**Document passage:**
===============
Some of the more capable and literate of the contributors to these threads have succeeded in meeting the challenge
of identifying, analyzing and disproving James' fundamental claims, but that will never be enough to shut him up.
Even a simple, concrete counterexample will not serve. The long history of promoting errors would be sad if James
were simply a would-be technologist who found himself in way over his head. But this is not the case. He is an
abusive, arrogant megalomaniac with no evidence of talent, cognitive skills or humanity.

Perhaps he disagrees with my assessment. If so, I call on him to correct his errors and see where his arguments
lead when they are not diverted by mistakes.


--
A man of integrity will identify, acknowledge and correct his errors. A man without it will deny, ignore or defend
them.

Arturo Magidin

unread,
Jul 8, 2003, 4:15:08 PM7/8/03
to
In article <3c65f87.03070...@posting.google.com>,
James Harris <jst...@msn.com> wrote:

No, 2 is not coprime to 6 in the ring 2Z.

Your error here is apparently thinking that "coprime" means that they
have no common divisors other than units. This is not the case in
general. In an arbitrary ring, "a and b are coprime" is STRONGER than
the statement "any common divisor of a and b is a unit."

For example, in the ring Z[sqrt(-5)], 2 and 1+sqrt(-5) have no common
divisors other than units, but they are NOT coprime.

As it happens, IN THE RING OF ALL ALGEBRAIC INTEGERS, one can prove
that "a and b are coprime" is equivalent to "any common divisor of a
and b is a unit", but that is a property that only SOME rings have.

>Then by your reasoning I'd have to have something like
>
> 2r + 6s = 1
>
>which is not true, as 1 isn't even in the ring.
>
>Yet *somehow* 2 is coprime to 6 in the ring of evens.

It is not. You are once again misusing standard terminology.

Small wonder your arguments are so... solid.
===============
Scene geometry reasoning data
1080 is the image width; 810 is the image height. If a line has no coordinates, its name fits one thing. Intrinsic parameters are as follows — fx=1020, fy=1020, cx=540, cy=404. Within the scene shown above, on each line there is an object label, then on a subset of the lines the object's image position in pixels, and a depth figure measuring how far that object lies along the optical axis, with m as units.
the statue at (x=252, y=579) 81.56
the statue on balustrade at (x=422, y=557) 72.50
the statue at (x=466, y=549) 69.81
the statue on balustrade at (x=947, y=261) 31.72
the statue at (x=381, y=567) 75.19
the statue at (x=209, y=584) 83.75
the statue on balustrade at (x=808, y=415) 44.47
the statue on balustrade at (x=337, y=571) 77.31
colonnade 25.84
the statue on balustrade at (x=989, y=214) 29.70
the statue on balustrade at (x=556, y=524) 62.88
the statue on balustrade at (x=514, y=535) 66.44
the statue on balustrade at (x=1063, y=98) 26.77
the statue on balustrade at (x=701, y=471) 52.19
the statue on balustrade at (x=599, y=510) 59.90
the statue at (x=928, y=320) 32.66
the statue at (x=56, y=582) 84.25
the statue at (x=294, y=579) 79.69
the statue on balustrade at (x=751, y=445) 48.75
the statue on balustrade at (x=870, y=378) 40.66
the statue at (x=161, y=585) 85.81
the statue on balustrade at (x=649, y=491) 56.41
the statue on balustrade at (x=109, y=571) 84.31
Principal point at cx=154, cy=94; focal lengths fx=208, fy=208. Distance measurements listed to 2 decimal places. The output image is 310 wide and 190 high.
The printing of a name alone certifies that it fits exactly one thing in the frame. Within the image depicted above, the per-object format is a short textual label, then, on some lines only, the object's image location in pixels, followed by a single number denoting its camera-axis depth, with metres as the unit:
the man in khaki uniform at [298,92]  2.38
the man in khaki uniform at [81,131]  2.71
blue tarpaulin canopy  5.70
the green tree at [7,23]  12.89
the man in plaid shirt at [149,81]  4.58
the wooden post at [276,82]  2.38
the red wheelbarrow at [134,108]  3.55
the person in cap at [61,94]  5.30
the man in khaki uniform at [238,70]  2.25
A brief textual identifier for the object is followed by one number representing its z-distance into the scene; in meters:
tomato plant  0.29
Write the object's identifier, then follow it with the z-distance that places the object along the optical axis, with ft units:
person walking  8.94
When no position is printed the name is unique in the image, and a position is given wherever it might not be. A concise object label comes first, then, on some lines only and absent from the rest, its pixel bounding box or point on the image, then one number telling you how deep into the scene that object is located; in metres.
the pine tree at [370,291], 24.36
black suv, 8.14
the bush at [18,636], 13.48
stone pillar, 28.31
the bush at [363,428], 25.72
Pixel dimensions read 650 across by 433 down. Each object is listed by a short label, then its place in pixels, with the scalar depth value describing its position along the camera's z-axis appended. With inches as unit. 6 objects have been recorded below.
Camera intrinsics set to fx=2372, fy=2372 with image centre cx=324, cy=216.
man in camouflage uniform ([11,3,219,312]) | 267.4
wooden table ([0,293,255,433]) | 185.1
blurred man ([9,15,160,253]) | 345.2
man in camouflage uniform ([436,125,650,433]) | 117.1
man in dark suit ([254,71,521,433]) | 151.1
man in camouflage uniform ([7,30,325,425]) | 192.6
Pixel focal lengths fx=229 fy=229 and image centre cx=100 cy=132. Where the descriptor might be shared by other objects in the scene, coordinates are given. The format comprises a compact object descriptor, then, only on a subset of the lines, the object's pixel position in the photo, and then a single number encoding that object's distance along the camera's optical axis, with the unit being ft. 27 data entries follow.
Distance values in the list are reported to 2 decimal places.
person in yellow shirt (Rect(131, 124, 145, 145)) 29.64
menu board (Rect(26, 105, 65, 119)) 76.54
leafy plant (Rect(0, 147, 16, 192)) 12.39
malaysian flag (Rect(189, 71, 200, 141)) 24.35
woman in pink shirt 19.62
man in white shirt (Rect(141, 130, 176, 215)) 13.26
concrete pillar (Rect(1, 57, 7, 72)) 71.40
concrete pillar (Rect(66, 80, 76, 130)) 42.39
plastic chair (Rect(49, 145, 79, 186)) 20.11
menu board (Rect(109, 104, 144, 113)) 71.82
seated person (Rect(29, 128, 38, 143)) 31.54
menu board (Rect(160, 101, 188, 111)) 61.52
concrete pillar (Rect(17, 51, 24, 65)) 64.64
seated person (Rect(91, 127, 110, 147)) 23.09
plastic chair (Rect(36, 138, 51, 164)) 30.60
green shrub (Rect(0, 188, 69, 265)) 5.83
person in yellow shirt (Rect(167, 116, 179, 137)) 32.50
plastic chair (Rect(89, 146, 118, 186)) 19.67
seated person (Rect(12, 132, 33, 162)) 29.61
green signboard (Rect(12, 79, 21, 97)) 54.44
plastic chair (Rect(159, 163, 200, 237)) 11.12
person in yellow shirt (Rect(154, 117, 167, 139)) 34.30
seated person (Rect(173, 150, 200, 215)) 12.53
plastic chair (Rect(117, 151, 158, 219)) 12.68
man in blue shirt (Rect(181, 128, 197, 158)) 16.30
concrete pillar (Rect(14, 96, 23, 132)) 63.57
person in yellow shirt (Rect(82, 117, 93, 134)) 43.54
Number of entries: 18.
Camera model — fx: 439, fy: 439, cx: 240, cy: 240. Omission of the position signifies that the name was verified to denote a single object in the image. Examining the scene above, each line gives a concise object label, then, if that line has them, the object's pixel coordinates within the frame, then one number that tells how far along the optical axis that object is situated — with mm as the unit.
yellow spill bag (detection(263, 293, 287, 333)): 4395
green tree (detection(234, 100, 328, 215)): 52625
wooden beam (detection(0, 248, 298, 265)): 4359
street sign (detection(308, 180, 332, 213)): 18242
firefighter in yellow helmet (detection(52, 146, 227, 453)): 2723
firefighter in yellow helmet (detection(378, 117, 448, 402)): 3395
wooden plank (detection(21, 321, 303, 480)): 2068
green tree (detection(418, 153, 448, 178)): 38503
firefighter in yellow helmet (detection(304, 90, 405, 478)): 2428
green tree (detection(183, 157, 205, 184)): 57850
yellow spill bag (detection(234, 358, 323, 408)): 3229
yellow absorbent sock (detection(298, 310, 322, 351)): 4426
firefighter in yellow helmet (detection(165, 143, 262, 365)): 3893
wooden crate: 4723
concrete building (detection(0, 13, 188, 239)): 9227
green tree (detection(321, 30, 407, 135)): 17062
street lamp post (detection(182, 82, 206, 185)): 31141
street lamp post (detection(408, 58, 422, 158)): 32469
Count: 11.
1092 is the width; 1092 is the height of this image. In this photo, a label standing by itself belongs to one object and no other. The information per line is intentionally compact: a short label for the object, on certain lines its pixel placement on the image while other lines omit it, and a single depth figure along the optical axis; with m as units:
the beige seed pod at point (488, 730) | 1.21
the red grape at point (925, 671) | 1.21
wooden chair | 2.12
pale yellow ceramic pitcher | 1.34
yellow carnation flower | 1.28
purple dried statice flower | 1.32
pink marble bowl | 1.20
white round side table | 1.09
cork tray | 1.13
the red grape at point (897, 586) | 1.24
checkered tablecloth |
===============
**Assigned task:**
Return a passage of the forum thread on coprime numbers, starting at the words "Some of the" and ending after the words "skills or humanity.". None of the entries are needed for this.

**The completed task:**
Some of the more capable and literate of the contributors to these threads have succeeded in meeting the challenge
of identifying, analyzing and disproving James' fundamental claims, but that will never be enough to shut him up.
Even a simple, concrete counterexample will not serve. The long history of promoting errors would be sad if James
were simply a would-be technologist who found himself in way over his head. But this is not the case. He is an
abusive, arrogant megalomaniac with no evidence of talent, cognitive skills or humanity.